* **Supplied data**:
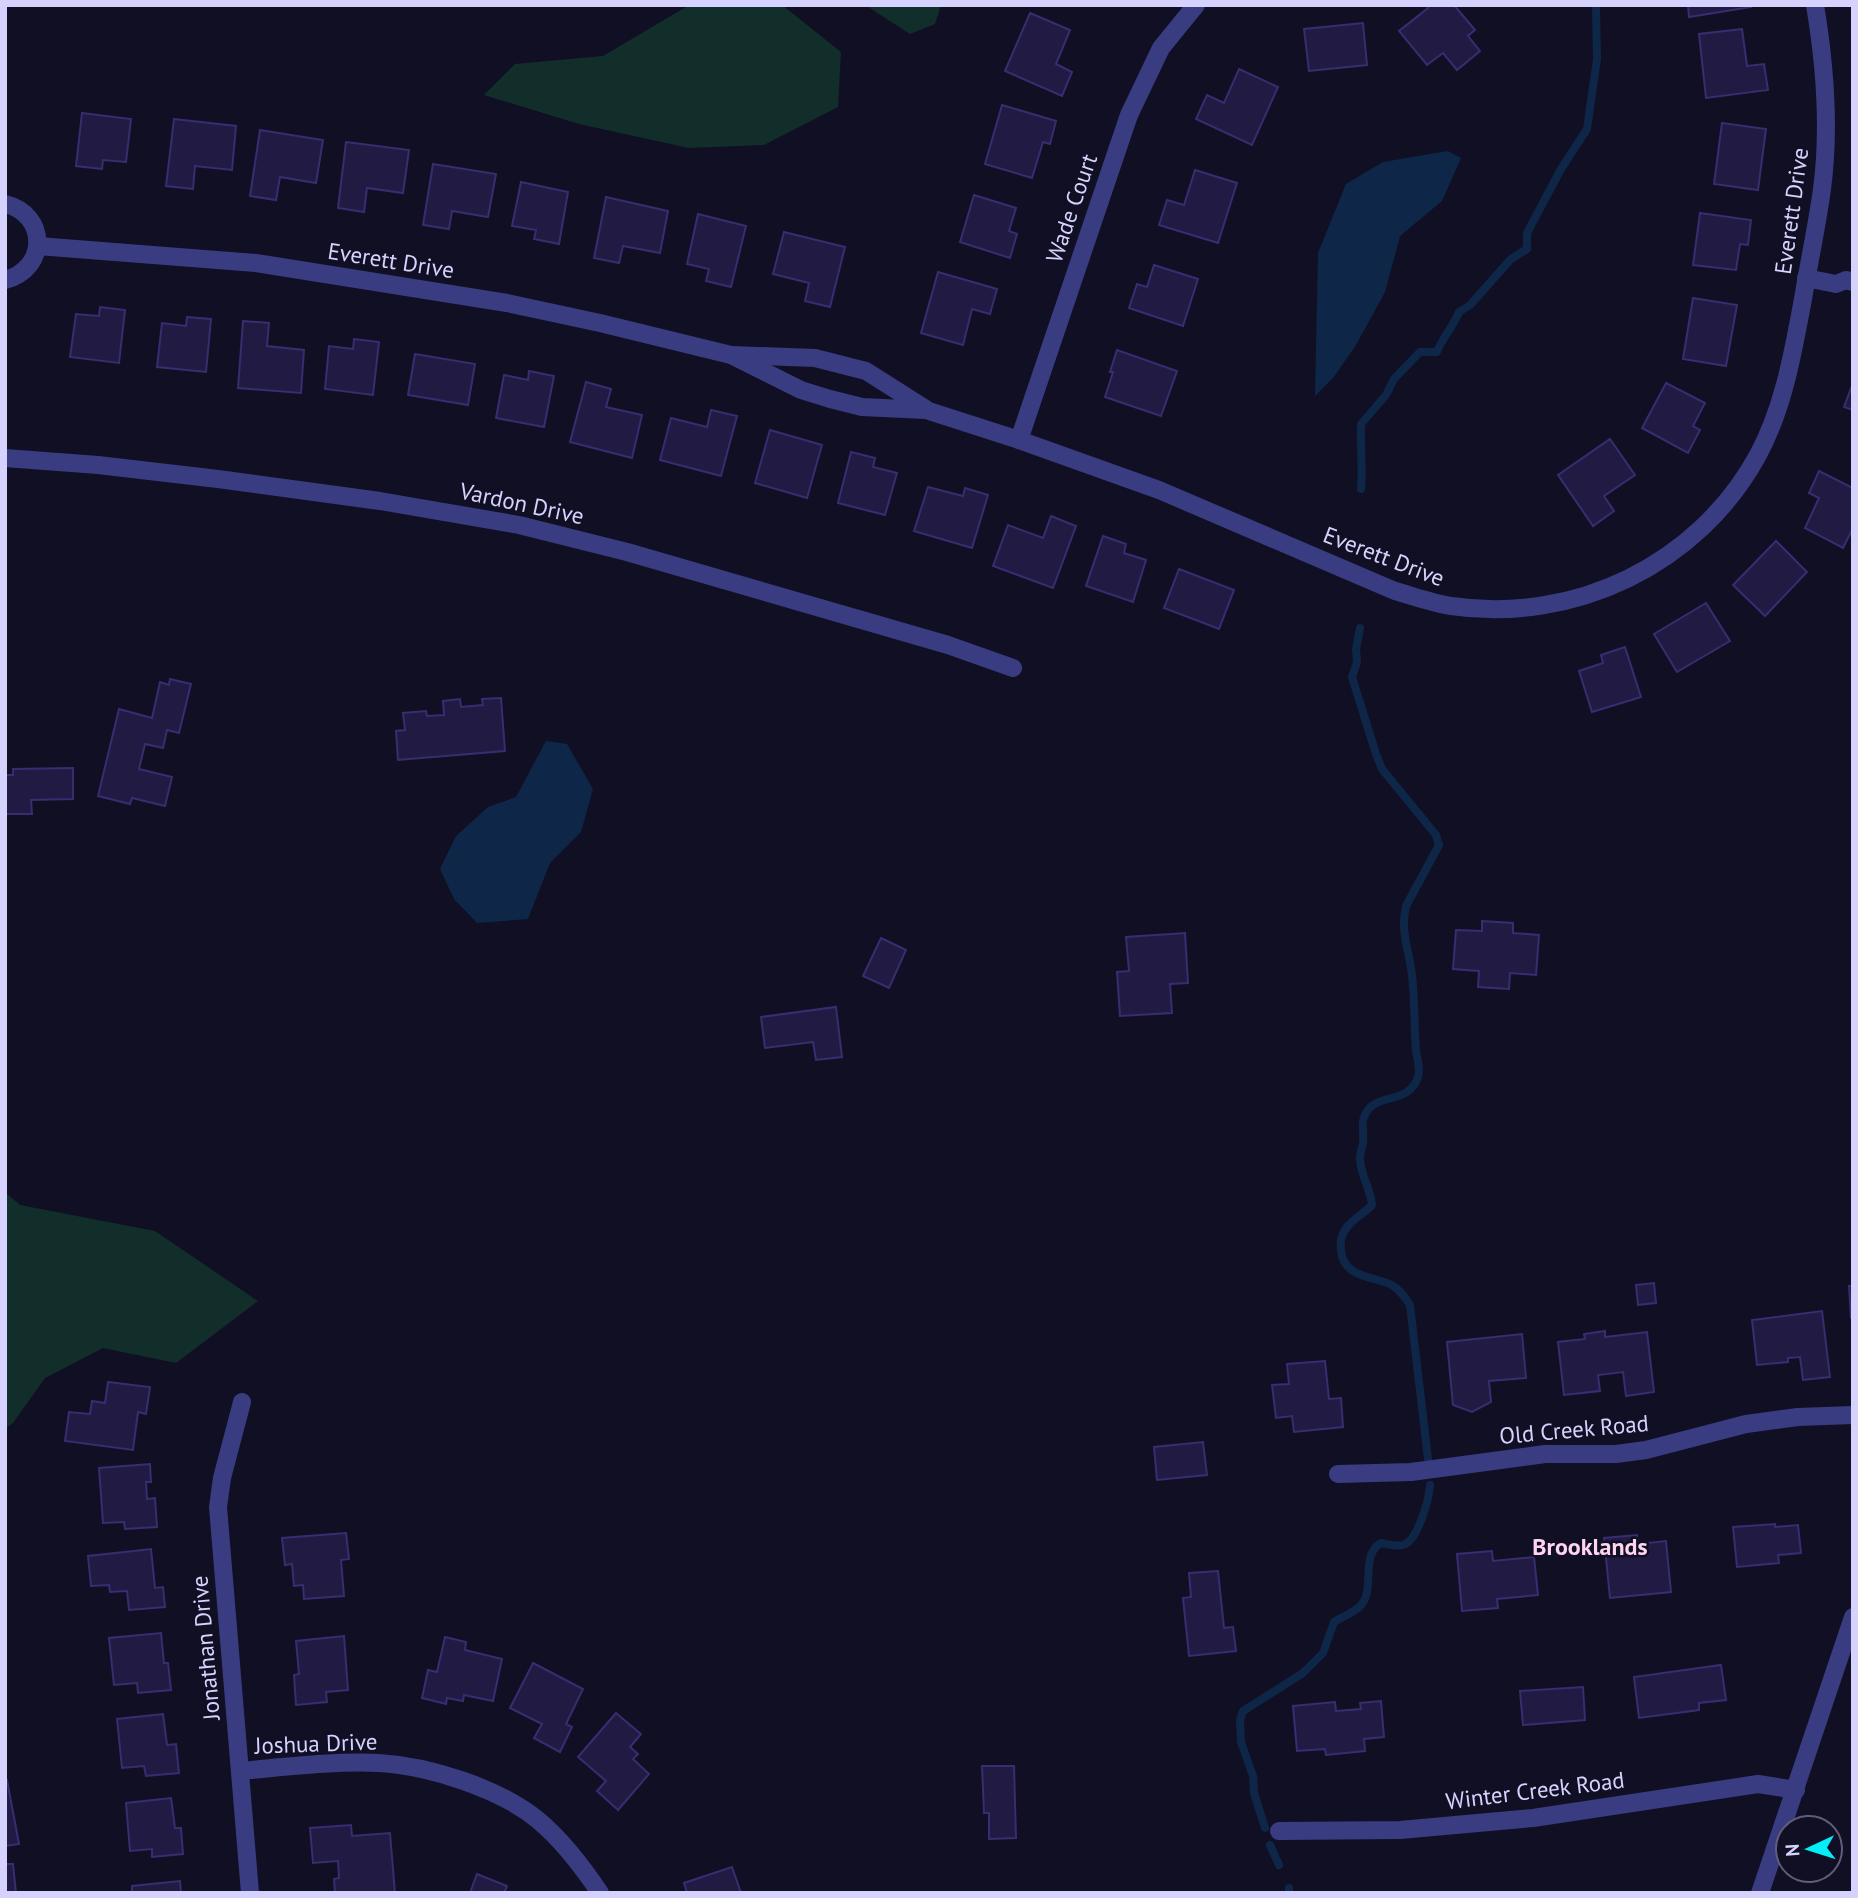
<svg xmlns="http://www.w3.org/2000/svg" width="1858" height="1898" viewBox="0 0 1858 1898" font-family="'PT Sans',sans-serif">
	<rect width="100%" height="100%" fill="#110f24"/>
	<g fill="#122e2b">
		<polygon points="704,5 782,5 841,52 838,107 764,145 689,148 579,124 484,95 515,64 603,56 686,7"/>
		<polygon points="865,5 941,5 935,24 910,34"/>
		<polygon points="5,1192 20,1205 155,1231 258,1301 176,1363 103,1348 45,1378 13,1423 5,1429"/>
	</g>
	<g fill="#0e2748">
		<polygon points="1448,151 1461,158 1442,201 1400,236 1385,292 1356,345 1333,378 1315,396 1318,253 1346,184 1383,162"/>
		<polygon points="546,741 567,744 593,789 581,832 550,863 528,919 477,923 454,899 440,869 456,836 488,807 516,797"/>
	</g>
	<g fill="none" stroke-linecap="round" stroke-linejoin="round">
		<g stroke="#0e2748" stroke-width="8">
			<path d="M1361,489C1363,467 1360,446 1361,424L1386,395L1394,379L1420,352H1437C1442,338 1453,327 1459,312L1470,305L1511,259L1527,249V233L1561,169L1587,129L1597,59L1596,5"/>
			<path d="M1360,628L1356,649L1357,662L1352,677L1376,754L1382,769L1436,835L1439,845L1406,906C1400,933 1409,949 1412,975C1415,1000 1414,1025 1416,1050C1417,1059 1421,1069 1418,1077C1408,1108 1370,1089 1363,1121C1362,1128 1364,1136 1363,1143C1362,1148 1360,1153 1360,1158C1360,1175 1371,1189 1372,1205C1365,1213 1355,1217 1348,1226C1341,1234 1340,1241 1341,1251C1344,1278 1373,1276 1392,1285C1400,1290 1405,1297 1410,1305L1428,1459"/>
			<path d="M1265,1828L1254,1793L1253,1776L1241,1742L1240,1720L1243,1711L1303,1673L1323,1653L1334,1622C1342,1617 1356,1612 1362,1604C1375,1587 1360,1555 1381,1543C1388,1544 1396,1547 1403,1545C1418,1541 1429,1499 1430,1485"/>
			<polyline points="1270,1845 1279,1865"/>
			<polyline points="1289,1888 1289,1893"/>
		</g>
	</g>
	<g fill="#211b44" stroke="#372d70" stroke-width="2">
		<polygon points="1426,5 1454,5 1475,30 1468,36 1480,51 1457,70 1443,53 1427,65 1399,31 1428,8"/>
		<polygon points="1688,5 1750,5 1751,7 1689,17"/>
		<polygon points="1030,13 1070,30 1056,64 1072,72 1062,96 1005,71"/>
		<polygon points="1363,23 1367,65 1309,71 1304,29"/>
		<polygon points="1742,29 1747,66 1764,64 1768,90 1706,98 1699,34"/>
		<polygon points="1239,69 1278,87 1252,145 1196,119 1207,95 1224,103"/>
		<polygon points="1002,105 1056,121 1050,144 1043,142 1032,178 985,164"/>
		<polygon points="82,113 131,119 126,162 103,160 102,169 76,166"/>
		<polygon points="174,119 236,126 232,170 195,166 193,189 166,186"/>
		<polygon points="1722,123 1766,129 1758,190 1714,184"/>
		<polygon points="260,130 323,140 316,183 280,177 276,200 250,196"/>
		<polygon points="346,142 409,150 403,193 367,188 364,212 338,208"/>
		<polygon points="433,164 496,174 488,217 452,211 449,229 423,225"/>
		<polygon points="1195,170 1237,183 1218,243 1159,225 1167,200 1184,205"/>
		<polygon points="521,182 568,192 559,244 534,239 536,230 512,226"/>
		<polygon points="974,195 1016,208 1009,231 1017,234 1010,258 960,242"/>
		<polygon points="606,197 668,211 660,253 623,246 619,263 594,258"/>
		<polygon points="1700,213 1751,220 1748,245 1740,244 1736,270 1693,265"/>
		<polygon points="698,214 746,226 731,287 706,281 709,269 687,264"/>
		<polygon points="784,232 845,247 830,307 805,301 809,283 773,274"/>
		<polygon points="1154,265 1198,279 1183,326 1129,308 1137,284 1147,287"/>
		<polygon points="938,272 997,289 990,314 972,309 963,345 921,333"/>
		<polygon points="1693,298 1737,305 1726,366 1683,359"/>
		<polygon points="100,307 125,310 119,363 70,357 76,314 99,316"/>
		<polygon points="187,317 211,319 206,372 157,367 162,323 186,326"/>
		<polygon points="243,321 269,323 267,346 304,350 301,393 238,388"/>
		<polygon points="354,339 379,342 373,395 325,389 329,346 353,349"/>
		<polygon points="1117,350 1177,371 1161,416 1105,397 1113,372 1110,372"/>
		<polygon points="415,354 475,364 468,405 408,395"/>
		<polygon points="529,371 554,376 544,427 496,418 504,375 528,380"/>
		<polygon points="586,382 611,389 606,407 642,415 632,458 570,442"/>
		<polygon points="1666,383 1705,403 1693,426 1700,430 1688,453 1642,428"/>
		<polygon points="1853,383 1853,410 1844,407"/>
		<polygon points="711,410 737,416 721,476 660,460 671,418 707,427"/>
		<polygon points="770,430 822,445 807,498 755,483"/>
		<polygon points="1610,439 1635,475 1604,496 1614,511 1593,526 1558,475"/>
		<polygon points="851,452 875,458 873,467 897,473 885,515 838,503"/>
		<polygon points="1819,471 1853,488 1853,528 1843,548 1805,528 1819,498 1809,493"/>
		<polygon points="928,487 963,496 965,488 988,495 972,548 914,531"/>
		<polygon points="1051,516 1076,526 1053,588 993,566 1008,525 1043,538"/>
		<polygon points="1103,536 1126,544 1124,553 1146,560 1133,602 1086,586"/>
		<polygon points="1776,541 1807,572 1765,616 1733,585"/>
		<polygon points="1179,569 1234,590 1219,629 1164,608"/>
		<polygon points="1706,603 1730,641 1677,672 1654,634"/>
		<polygon points="1625,647 1641,697 1592,712 1579,671 1603,663 1601,655"/>
		<polygon points="170,679 191,684 179,733 167,730 163,748 145,744 139,769 172,777 165,806 132,798 130,804 98,796 119,709 152,718 160,682 169,685"/>
		<polygon points="501,698 505,751 398,760 396,731 405,730 403,713 426,711 427,716 444,715 443,701 460,699 461,707 483,705 482,699"/>
		<polygon points="73,768 73,799 31,800 32,814 5,814 5,775 13,775 13,769"/>
		<polygon points="1482,921 1513,923 1513,933 1539,935 1536,975 1510,973 1509,989 1478,987 1479,971 1453,969 1456,930 1482,931"/>
		<polygon points="1185,933 1188,983 1170,984 1172,1013 1120,1016 1117,972 1129,971 1126,937"/>
		<polygon points="881,938 906,950 889,988 863,976"/>
		<polygon points="836,1007 842,1057 816,1060 813,1042 765,1048 761,1017"/>
		<polygon points="1654,1283 1656,1303 1638,1305 1636,1285"/>
		<polygon points="1849,1286 1853,1286 1853,1318 1851,1318"/>
		<polygon points="1822,1311 1830,1377 1803,1380 1800,1357 1788,1358 1788,1362 1757,1365 1752,1320"/>
		<polygon points="1605,1331 1605,1337 1647,1332 1654,1392 1626,1396 1623,1372 1598,1375 1600,1391 1564,1395 1558,1342 1585,1339 1584,1334"/>
		<polygon points="1522,1334 1526,1378 1489,1381 1491,1402 1472,1412 1453,1405 1447,1342"/>
		<polygon points="1325,1361 1329,1399 1341,1398 1343,1427 1294,1432 1292,1416 1276,1418 1272,1385 1289,1384 1287,1364"/>
		<polygon points="108,1382 150,1387 146,1414 138,1412 133,1450 65,1441 69,1412 90,1414 92,1401 105,1403"/>
		<polygon points="1203,1442 1207,1475 1157,1480 1154,1447"/>
		<polygon points="150,1464 151,1482 146,1482 147,1499 155,1498 157,1527 125,1529 124,1522 103,1523 99,1468"/>
		<polygon points="1775,1524 1775,1527 1798,1525 1801,1553 1778,1555 1779,1563 1737,1567 1733,1527"/>
		<polygon points="346,1533 349,1559 341,1560 344,1596 304,1599 303,1585 294,1586 292,1564 285,1565 282,1538"/>
		<polygon points="1637,1535 1638,1544 1666,1541 1671,1592 1610,1598 1604,1538"/>
		<polygon points="151,1549 155,1588 163,1587 165,1607 129,1610 127,1591 110,1592 109,1585 91,1586 88,1556"/>
		<polygon points="1492,1551 1493,1561 1534,1557 1538,1595 1497,1599 1498,1608 1462,1611 1457,1554"/>
		<polygon points="1218,1571 1224,1628 1233,1627 1236,1651 1189,1656 1183,1598 1191,1597 1189,1573"/>
		<polygon points="161,1633 164,1663 168,1663 171,1690 138,1693 137,1683 114,1685 109,1638"/>
		<polygon points="344,1636 348,1690 326,1692 327,1702 296,1705 294,1675 299,1674 296,1641"/>
		<polygon points="445,1637 466,1642 465,1650 502,1659 493,1701 464,1695 463,1701 447,1698 446,1704 422,1698 428,1670 437,1672"/>
		<polygon points="533,1663 583,1689 566,1724 572,1727 560,1752 534,1738 542,1724 510,1708"/>
		<polygon points="1721,1665 1726,1700 1699,1703 1699,1710 1639,1718 1634,1677"/>
		<polygon points="1583,1687 1585,1720 1523,1725 1520,1691"/>
		<polygon points="1381,1701 1384,1737 1364,1739 1365,1751 1326,1755 1325,1749 1297,1751 1293,1706 1335,1702 1336,1711 1361,1709 1360,1703"/>
		<polygon points="616,1713 641,1734 630,1747 638,1754 633,1759 649,1774 618,1810 597,1791 606,1781 578,1757"/>
		<polygon points="163,1714 167,1745 176,1744 179,1773 146,1776 144,1766 122,1768 117,1719"/>
		<polygon points="982,1766 1014,1766 1016,1838 989,1839 989,1813 984,1813"/>
		<polygon points="5,1780 7,1780 19,1844 5,1846"/>
		<polygon points="171,1798 175,1828 181,1828 183,1854 152,1857 152,1849 130,1851 126,1803"/>
		<polygon points="351,1825 352,1836 390,1833 395,1893 335,1893 334,1879 339,1878 338,1861 313,1863 310,1828"/>
		<polygon points="5,1864 13,1864 16,1893 5,1893"/>
		<polygon points="732,1867 741,1893 687,1893 684,1883"/>
		<polygon points="477,1874 507,1886 504,1893 470,1893"/>
		<polygon points="180,1881 181,1893 132,1893 132,1886"/>
	</g>
	<g fill="none" stroke-linecap="round" stroke-linejoin="round">
		<g stroke="#3a3c82" stroke-width="18">
			<path d="M5,204C48,214 48,269 5,280"/>
			<polyline points="38,246 256,263 507,303 600,323 731,355 801,390 830,399 862,407 925,410"/>
			<polyline points="1806,278 1836,284 1846,280 1853,282"/>
			<path d="M731,355L815,358L866,371L929,411L1019,440L1159,490L1395,591C1413,596 1432,603 1451,606C1574,624 1698,565 1758,455C1784,407 1793,352 1803,299C1809,262 1817,226 1822,189C1830,129 1825,65 1815,5"/>
			<polyline points="1019,440 1129,115 1161,48 1196,5"/>
			<polyline points="5,458 98,465 218,479 380,501 519,525 627,552 948,645 1013,668"/>
			<polyline points="242,1402 222,1478 218,1507 250,1893"/>
			<polyline points="1338,1474 1411,1472 1545,1454 1616,1454 1646,1450 1746,1424 1798,1417 1853,1415"/>
			<path d="M240,1771C286,1767 333,1761 379,1763C429,1766 499,1788 538,1820C563,1841 582,1866 600,1893"/>
			<polyline points="1279,1831 1400,1830 1533,1818 1758,1784 1796,1790"/>
			<polyline points="1760,1893 1853,1617"/>
		</g>
	</g>
	<g text-anchor="middle" dominant-baseline="central" stroke-width="5" stroke-linejoin="round" paint-order="stroke">
		<g font-size="23" fill="#d5d2fe" stroke="#110f24">
			<text transform="translate(1071 208) rotate(-71)">Wade Court</text>
			<text transform="translate(1791 211) rotate(-82)">Everett Drive</text>
			<text transform="translate(391 260) rotate(9)">Everett Drive</text>
			<text transform="translate(522 503) rotate(12)">Vardon Drive</text>
			<text transform="translate(1384 556) rotate(21)">Everett Drive</text>
			<text transform="translate(1574 1429) rotate(-5)">Old Creek Road</text>
			<text transform="translate(205 1648) rotate(-95)">Jonathan Drive</text>
			<text transform="translate(316 1743) rotate(-2)">Joshua Drive</text>
			<text transform="translate(1535 1790) rotate(-7)">Winter Creek Road</text>
		</g>
		<g font-size="24" font-weight="bold" fill="#fed4f1" stroke="#110f24">
			<text x="1590" y="1546">Brooklands</text>
		</g>
	</g>
	<rect width="1858" height="1898" fill="none" stroke="#d5d2fe" stroke-width="14"/>
	<g transform="translate(1809 1849) rotate(266)"><circle r="33" fill="#110f24" stroke="#5f5d7b" stroke-width="2"/>
	<path d="M0-5L12 26L0 18L-12 26Z" fill="#04eef8"/>
	<text y="-10" font-size="19" font-weight="bold" text-anchor="middle" fill="#d5d2fe">N</text>
	</g>
</svg>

* **Aim of the exercise**:
Considering the records above, count the lines where the string "anchor" occurs and return that number alone.

* **Task solution**:
2